O silêncio toma conta desta madrugada. São quatro da manhã e não há viva alma nos arredores da minha casa. Somente eu acordado a escrever. E, antes de começar a rascunhar algumas palavras nesta máquina, presenciei um fenômeno, no mínimo, interessante.
Estava sentado na varanda a fumar um cigarro quando vi meu cachorro passar correndo de um lado para o outro. Em princípio, achei que fosse um dos meus dois cachorros. Olhei para o lado, e lá estava meu pastor alemão a me fazer companhia. Concluí que se tratava do meu vira-latas. Então fui até a direção onde vi meu cachorro preto parar – o vira-latas – para saber o que ele estava fazendo ali no escuro.
E, para meu assombro, ele sai de outro canto da varanda, todo sonolento e se alongando. Logo, o que eu vi não era o meu cachorro. Confesso que fiquei pasmo com o ocorrido. Até porque a sombra de cachorro preto era um pouco maior do que a do meu cão. Então comecei a pensar sobre o que eu vi.

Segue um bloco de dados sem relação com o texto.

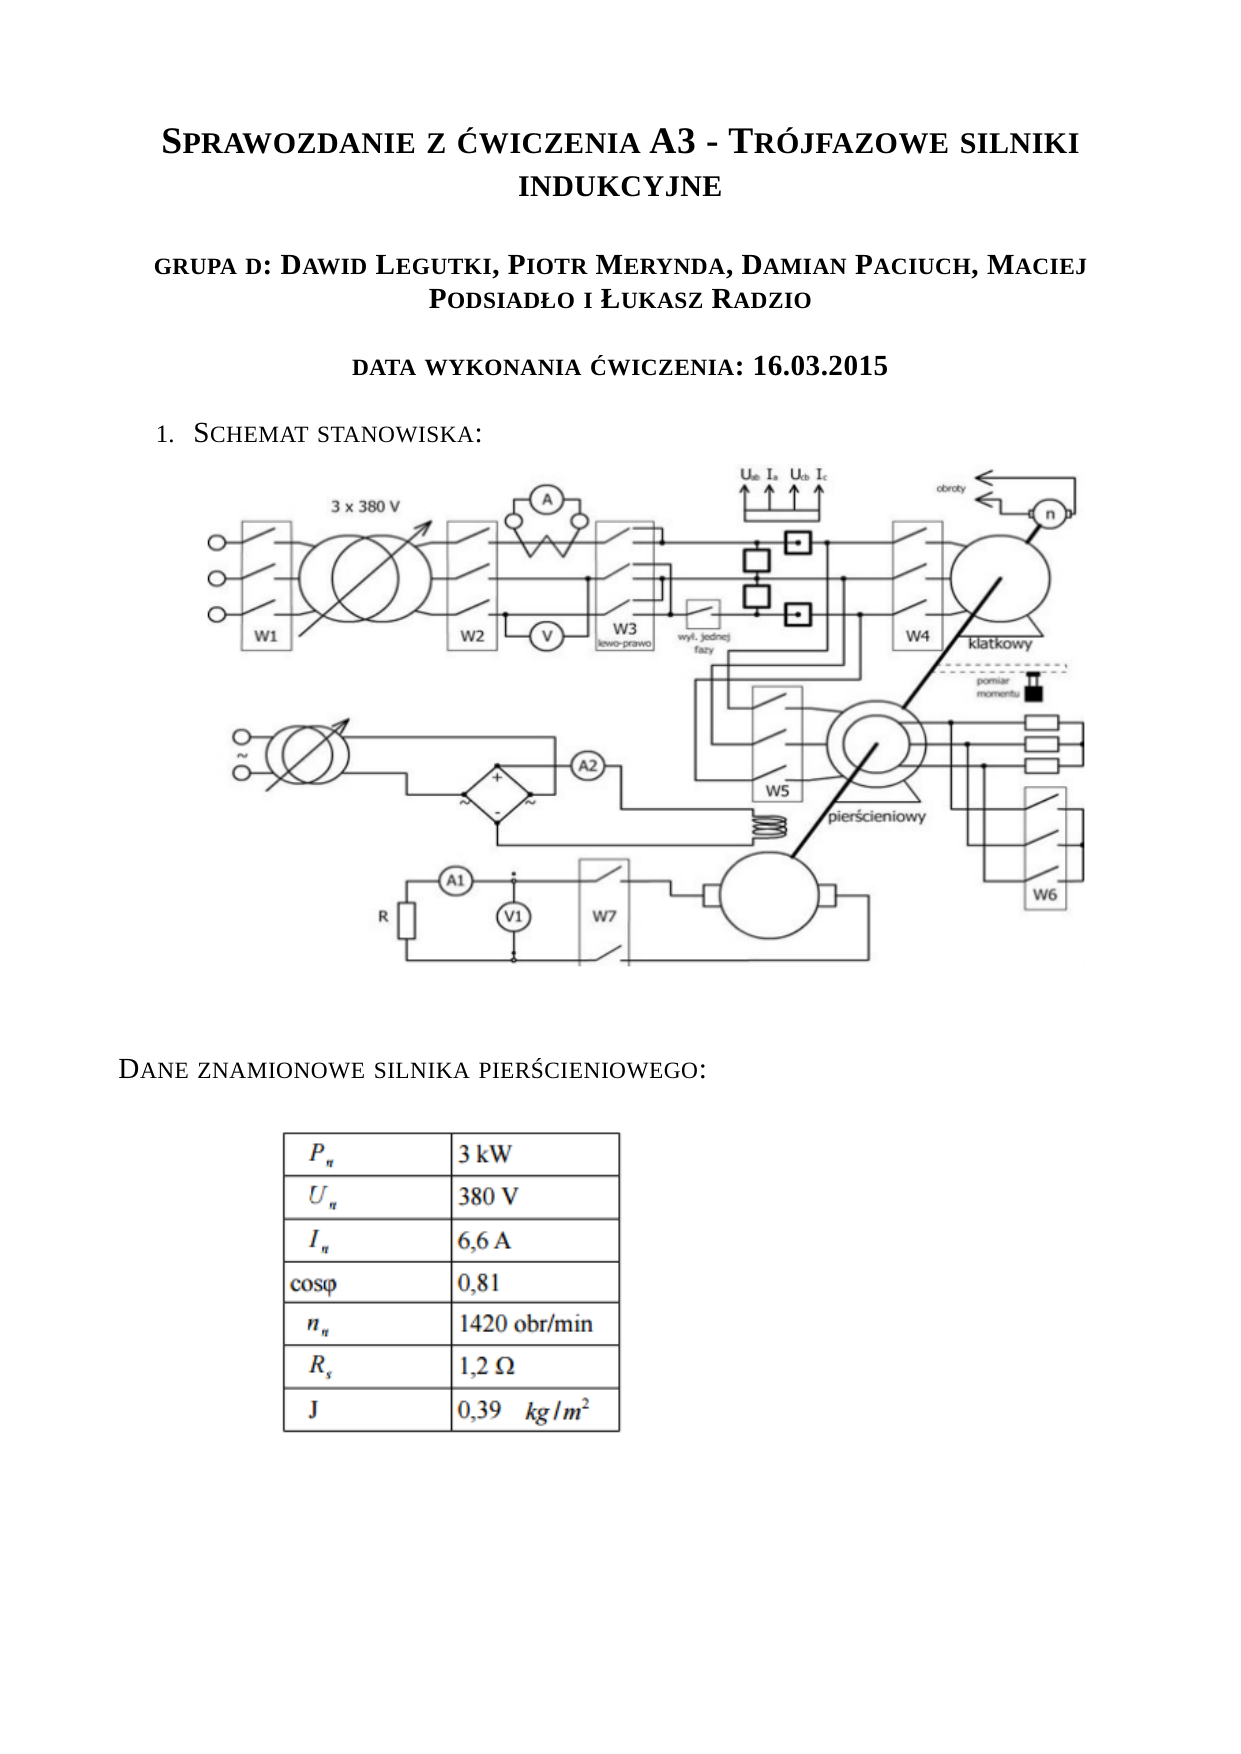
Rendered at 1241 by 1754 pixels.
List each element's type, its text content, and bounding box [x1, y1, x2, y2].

picture [193, 448, 1139, 1002]
text Dane znamionowe silnika pierścieniowego: [118, 1051, 1122, 1084]
text Sprawozdanie z ćwiczenia A3 - Trójfazowe silniki indukcyjne [118, 118, 1122, 204]
text data wykonania ćwiczenia: 16.03.2015 [118, 348, 1122, 382]
picture [241, 1092, 672, 1470]
text grupa d: Dawid Legutki, Piotr Merynda, Damian Paciuch, Maciej Podsiadło i Łukasz Radzio [118, 247, 1122, 314]
list Schemat stanowiska: [156, 415, 1122, 449]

Seria a sombra de um gato no telhado a essa hora? Poderia ser se não fosse o fato de que gatos não têm sombra de cachorro. Mas o que era aquilo, afinal?
Lembro-me agora de um depoimento de minha falecida mãe. Ela disse ter visto certa vez a alma da minha cachorrinha no banheiro. Segundo minha mãe, era uma espécie de cachorro transparente. Claro que não dei muita bola, pois minha mãe vivia a ver almas, anjos etc. Mas, a esta hora da madrugada, esses pensamentos sobre assombração são muito propícios, ainda mais depois de ter visto uma sombra preta em forma de cachorro.

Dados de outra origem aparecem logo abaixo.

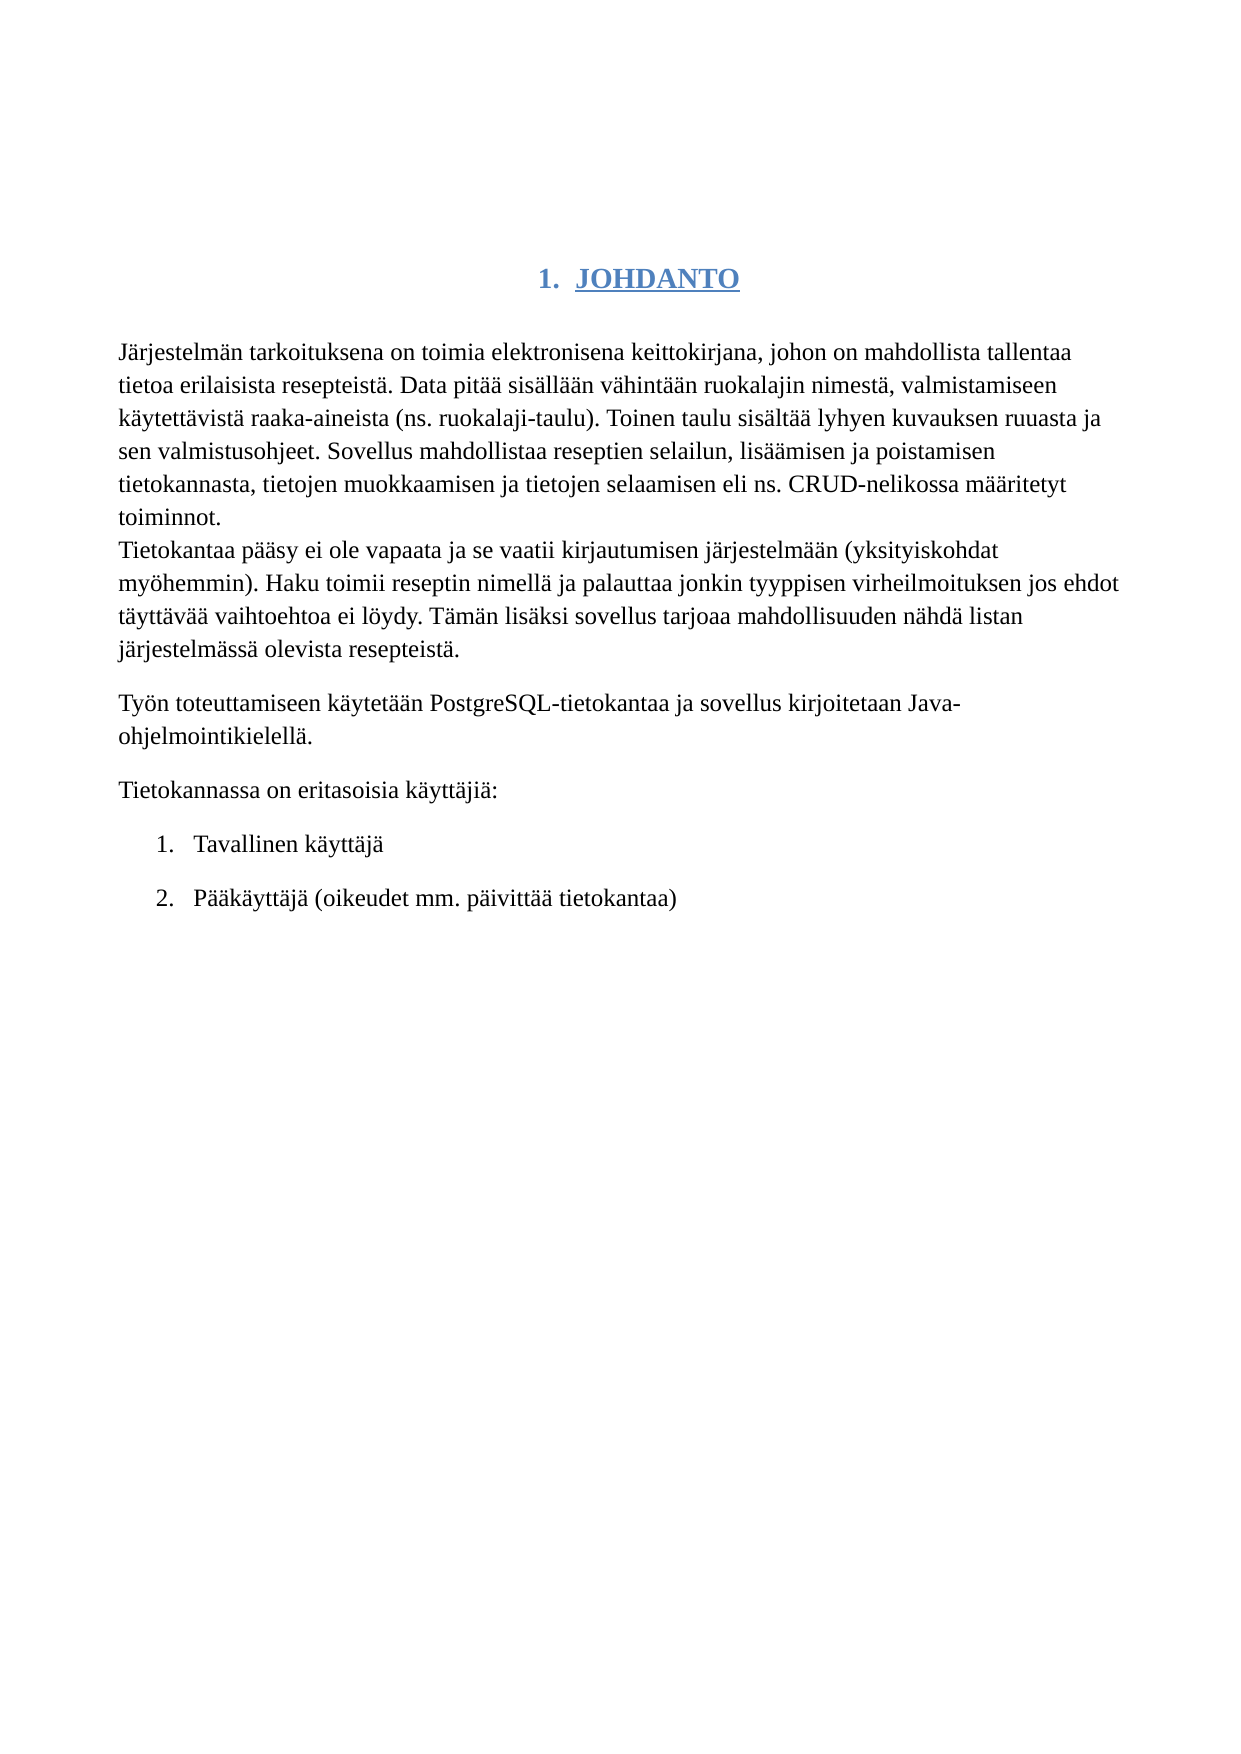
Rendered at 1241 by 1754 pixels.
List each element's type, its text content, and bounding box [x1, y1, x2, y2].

text Tietokannassa on eritasoisia käyttäjiä: [118, 775, 1122, 804]
list Tavallinen käyttäjä [156, 829, 1122, 858]
text Järjestelmän tarkoituksena on toimia elektronisena keittokirjana, johon on mahdollista tallentaa tietoa erilaisista resepteistä. Data pitää sisällään vähintään ruokalajin nimestä, valmistamiseen käytettävistä raaka-aineista (ns. ruokalaji-taulu). Toinen taulu sisältää lyhyen kuvauksen ruuasta ja sen valmistusohjeet. Sovellus mahdollistaa reseptien selailun, lisäämisen ja poistamisen tietokannasta, tietojen muokkaamisen ja tietojen selaamisen eli ns. CRUD-nelikossa määritetyt toiminnot. Tietokantaa pääsy ei ole vapaata ja se vaatii kirjautumisen järjestelmään (yksityiskohdat myöhemmin). Haku toimii reseptin nimellä ja palauttaa jonkin tyyppisen virheilmoituksen jos ehdot täyttävää vaihtoehtoa ei löydy. Tämän lisäksi sovellus tarjoaa mahdollisuuden nähdä listan järjestelmässä olevista resepteistä. [118, 337, 1122, 663]
text Työn toteuttamiseen käytetään PostgreSQL-tietokantaa ja sovellus kirjoitetaan Java-ohjelmointikielellä. [118, 688, 1122, 750]
subtitle JOHDANTO [156, 261, 1122, 295]
list Pääkäyttäjä (oikeudet mm. päivittää tietokantaa) [156, 883, 1122, 912]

E aqui me lembro da lenda do bicho da fortaleza. Segundo meu pai, lá pelas bandas de Minas Gerais, havia um fazendeiro muito grosseiro e ruim, uma espécie de coronel do sertão mineiro. Quando alguém vinha lhe cumprimentar, o tal fazendeiro não dava a mão, mas o pé. Um belo dia o fazendeiro morreu – e como era gente muito malvada, acabou virando alma penada na forma de um cachorro enorme que vivia pelas redondezas de Pedra Azul a assustar as pessoas.
Numa noite, a alma penada resolveu visitar a sua antiga fazenda. E lá chegou causando estardalhaço entre os animais de sua antiga propriedade: as galinhas começaram a se agitar, o gado mugia, a cachorrada não parava de latir e uivar. Foi então que o filho saiu com um pedaço de pau na mão para ver o que se passava.
E quando se deparou com um cachorro enorme, com olhos de fogo – seu antigo progenitor encantado – ouviu do animal: “Não bate no seu pai, não”. Essa é a lenda que eu ouvi do bicho da fortaleza. Escutei essa estória do meu pai, que ouviu do meu avô, que ouviu de seus antepassados também.
E agora, após a sombra de cachorro que eu vi ou julguei ver na minha varanda, acho que o bicho da fortaleza resolveu sair lá do sertão de Minas Gerais para me fazer uma visita em Marília.